Rye Hunt’s family face agonising wait to confirm if a body found on beach is Australian backpacker
DESPITE a body matching missing Australian Rye Hunt washing ashore on a Rio de Janeiro beach, family still face a long wait.
THE family of missing Australian backpacker Rye Hunt face an agonising wait to find out if an unidentified body uncovered on a beach in Rio de Janeiro is that of their lost loved one.
Residents found the body, suspected to be that of Mr Hunt, washed ashore on the idyllic Guaratiba beach in the district of Marica, 50km from the centre of Rio, early on Wednesday local time.
In an emailed statement, Mr Hunt’s family members said they’d been told by Australian authorities a body had been found, but there had been no confirmation that the body was that of the missing backpacker.
Yet despite receiving images of the body from Brazilian media, Mr Hunt’s sister, Romany Brodribb, told O Globo “relatives had no access to the body” and faced a 10-day wait for a DNA result to confirm whether the body matched that of Mr Hunt.
She said the family were unaware of what clothes were found on the body, despite reports the clothing matched that of the 25-year-old Tasmanian.

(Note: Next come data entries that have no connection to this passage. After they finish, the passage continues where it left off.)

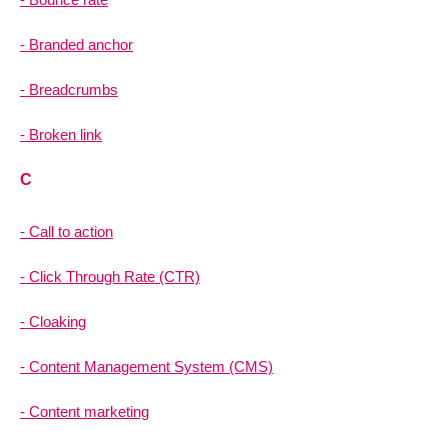
Branded anchor
Breadcrumbs
Broken link
C
Call to action
Click Through Rate (CTR)
Cloaking
Content Management System (CMS)
Content marketing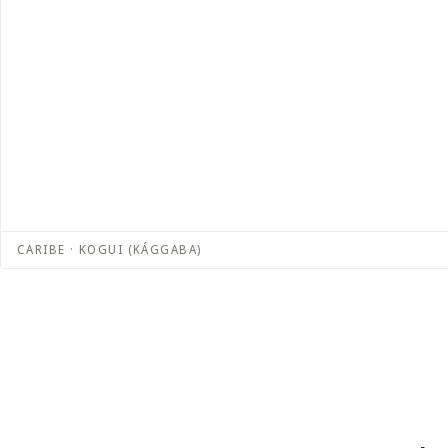
CARIBE · KOGUI (KÁGGABA)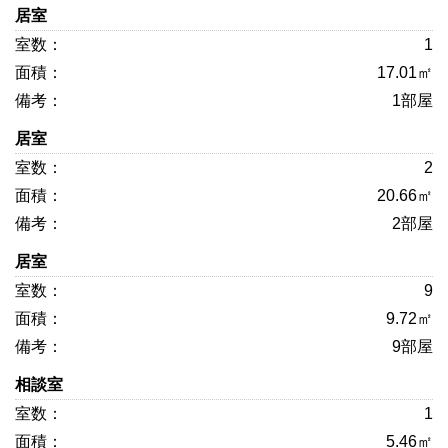
居室
1
17.01㎡
1部屋
居室
2
20.66㎡
2部屋
居室
9
9.72㎡
9部屋
相談室
1
5.46㎡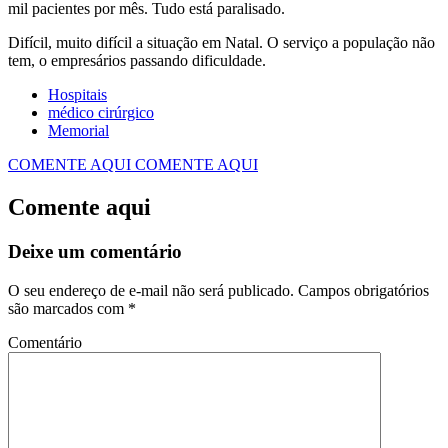
mil pacientes por mês. Tudo está paralisado.
Difícil, muito difícil a situação em Natal. O serviço a população não
tem, o empresários passando dificuldade.
Hospitais
médico cirúrgico
Memorial
COMENTE AQUI
COMENTE AQUI
Comente aqui
Deixe um comentário
O seu endereço de e-mail não será publicado.
Campos obrigatórios
são marcados com
*
Comentário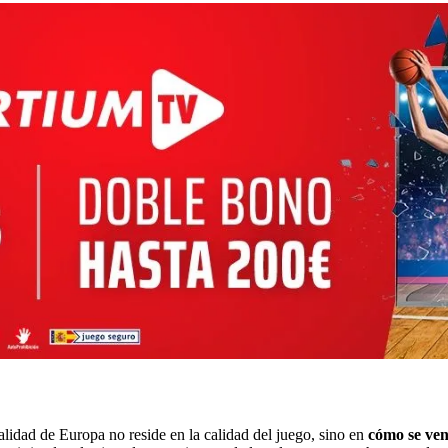
alidad de Europa no reside en la calidad del juego, sino en
cómo se ven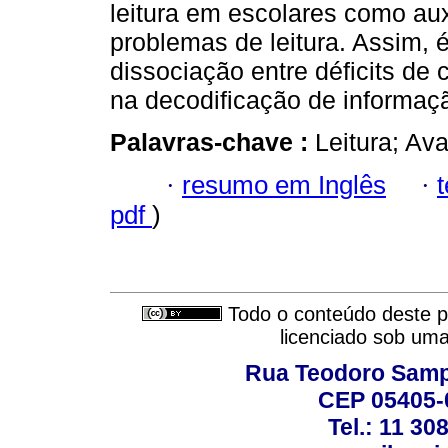
leitura em escolares como auxí
problemas de leitura. Assim, é
dissociação entre déficits de
na decodificação de informaçã
Palavras-chave :
Leitura; Av
·
resumo em Inglês
·
pdf
)
Todo o conteúdo deste pe
licenciado sob um
Rua Teodoro Sampa
CEP 05405-0
Tel.: 11 30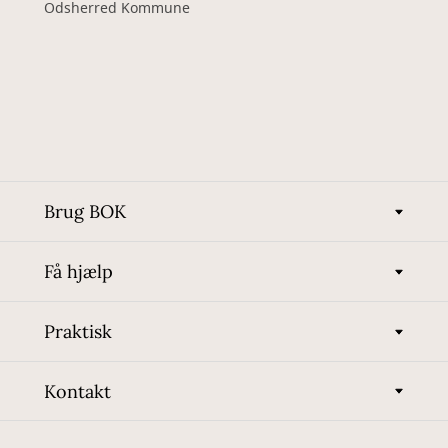
Odsherred Kommune
Brug BOK
Få hjælp
Praktisk
Kontakt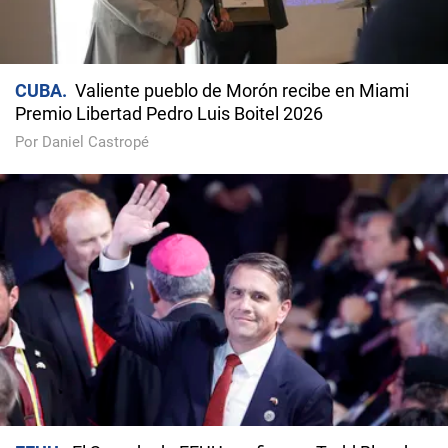
CUBA
Valiente pueblo de Morón recibe en Miami
Premio Libertad Pedro Luis Boitel 2026
Por Daniel Castropé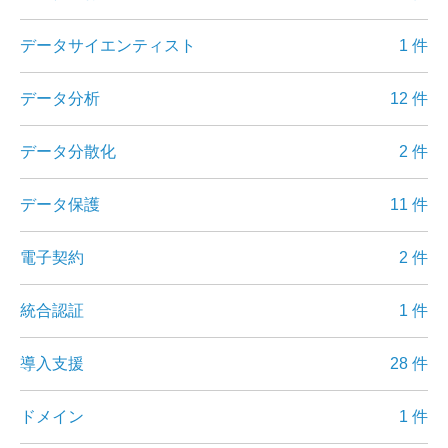
データサイエンティスト
1 件
データ分析
12 件
データ分散化
2 件
データ保護
11 件
電子契約
2 件
統合認証
1 件
導入支援
28 件
ドメイン
1 件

It is believed Mr Hunt’s uncle, Michael Wholohan, who is in Rio de Janeiro to help in the search for his nephew, has already given a DNA sample to police.
It will be this sample that confirms or denies the identity of the body.

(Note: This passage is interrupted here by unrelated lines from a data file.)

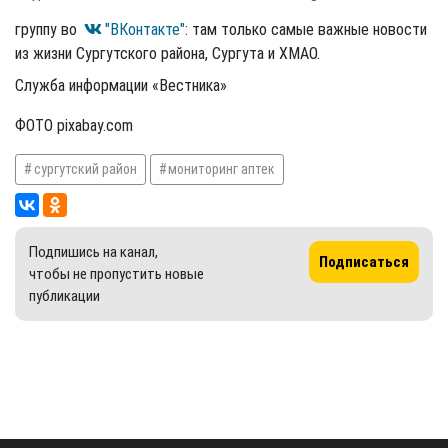
группу во
"ВКонтакте"
: там только самые важные новости
из жизни Сургутского района, Сургута и ХМАО.
Служба информации «Вестника»
ФОТО pixabay.com
сургутский район
мониторинг аптек
Подпишись на канал,
Подписаться
чтобы не пропустить новые
публикации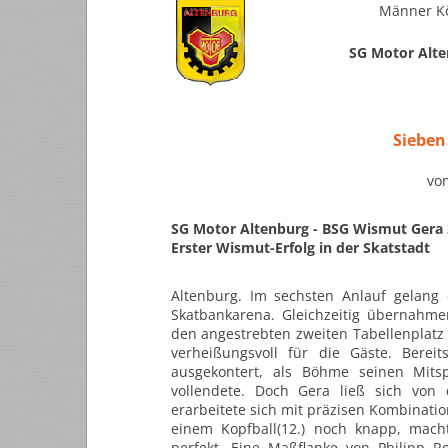
Männer Kö
SG Motor Alte
Sieben
vo
SG Motor Altenburg - BSG Wismut Gera 2
Erster Wismut-Erfolg in der Skatstadt
Altenburg. Im sechsten Anlauf gelang 
Skatbankarena. Gleichzeitig übernahme
den angestrebten zweiten Tabellenplatz 
verheißungsvoll für die Gäste. Berei
ausgekontert, als Böhme seinen Mits
vollendete. Doch Gera ließ sich von
erarbeitete sich mit präzisen Kombinatio
einem Kopfball(12.) noch knapp, mach
perfekt. Eine Maßflanke von Philipp R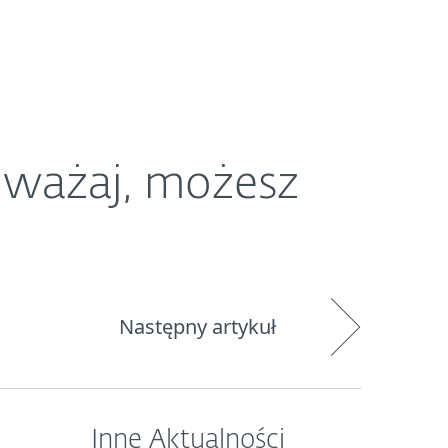
O ESET
Newsroom
Kraj
Uważaj, możesz
Następny artykuł
Inne Aktualności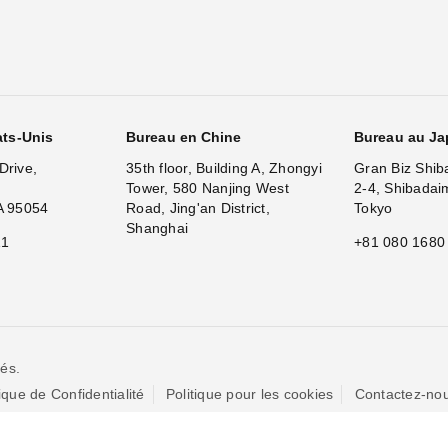
ats-Unis
Bureau en Chine
Bureau au J
Drive,
35th floor, Building A, Zhongyi
Gran Biz Shib
Tower, 580 Nanjing West
2-4, Shibadai
A 95054
Road, Jing'an District,
Tokyo
Shanghai
11
+81 080 1680
és.
tique de Confidentialité
Politique pour les cookies
Contactez-no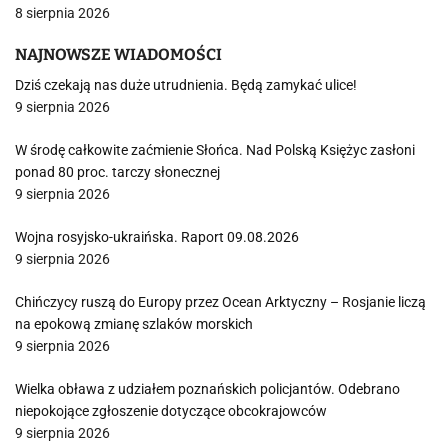
8 sierpnia 2026
NAJNOWSZE WIADOMOŚCI
Dziś czekają nas duże utrudnienia. Będą zamykać ulice!
9 sierpnia 2026
W środę całkowite zaćmienie Słońca. Nad Polską Księżyc zasłoni
ponad 80 proc. tarczy słonecznej
9 sierpnia 2026
Wojna rosyjsko-ukraińska. Raport 09.08.2026
9 sierpnia 2026
Chińczycy ruszą do Europy przez Ocean Arktyczny – Rosjanie liczą
na epokową zmianę szlaków morskich
9 sierpnia 2026
Wielka obława z udziałem poznańskich policjantów. Odebrano
niepokojące zgłoszenie dotyczące obcokrajowców
9 sierpnia 2026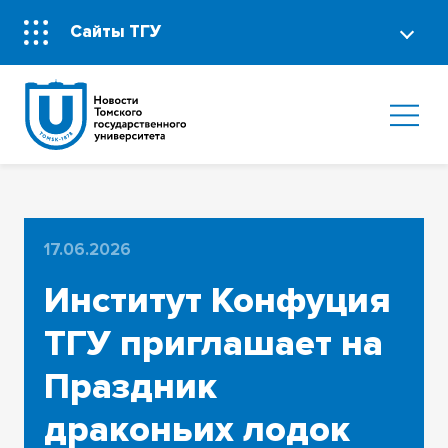
Сайты ТГУ
17.06.2026
Институт Конфуция
ТГУ приглашает на
Праздник
драконьих лодок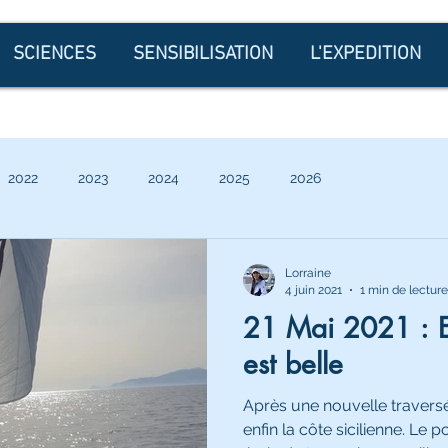
SCIENCES
SENSIBILISATION
L'EXPEDITION
2022
2023
2024
2025
2026
Lorraine
4 juin 2021
1 min de lecture
21 Mai 2021 : En
est belle
Après une nouvelle travers
enfin la côte sicilienne. Le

Early Wednesday, Rio residents noticed vultures on the white sand and then spotted a clothed, decomposed body covered in sand, a local journalist Romario Barros, who attended the scene, told AAP.
Two firemen arrived and put the body, which was dressed in blue shorts and a light-coloured shirt, in a black body bag, Barros said.
Military police registered the find and the body is being sent to the Legal Medical Institute in the nearby city of Niteroi for identification.
No one quite knows exactly what happened to the Tasmanian on the night of May 22, when he is alleged to have mistakenly consumed the “highly potent hallucinogen and psychedelic” drug NBOMe, instead of what he thought was MDMA.
It is alleged Mr Hunt inhaled the drug NBOMe, believing it was MDMA, before undergoing a psychotic episode and swimming to the uninhabited island of Cotonduba.
But Brazilian police spokeswoman Ellen Souto confirmed authorities were “well convinced” the Australian attempted to leave Cotonduba, located off the coast of Rio about 1km from Copacabana, but “failed” in his task.
A fisherman, who wished to remain anonymous, told Rio’s newspaper O Globo he had “no doubt” he saw Mr Hunt on Cotunduba Island, the day after his official disappearance on May 21.
He said he first spotted the man, allegedly Mr Hunt, sitting on a rock. He eventually swum up to the Brazilian and his girlfriend and requested water. He was suffering “various injuries and seemed upset”.
“The boy stared at my craft,” he said.
“He had several cuts [to] the body: probably hurt [from] shellfish attached to the island’s rocks. “My girlfriend and I were scared because he was a strong man. He went down near the water and made gestures asking for water. I asked him not to jump in the sea. I grabbed a 1.5 litre bottle of water. He drank it all at once.”
Mr Hunt went missing on May 21 after he argued with his travelling companion, Mitchell Sheppard, at Galeao International Airport in Rio.
Police believe the backpacker argued with Mr Sheppard, with whom he had taken MDMA hours earlier, at the airport and returned to Copacabana and checked into an apartment.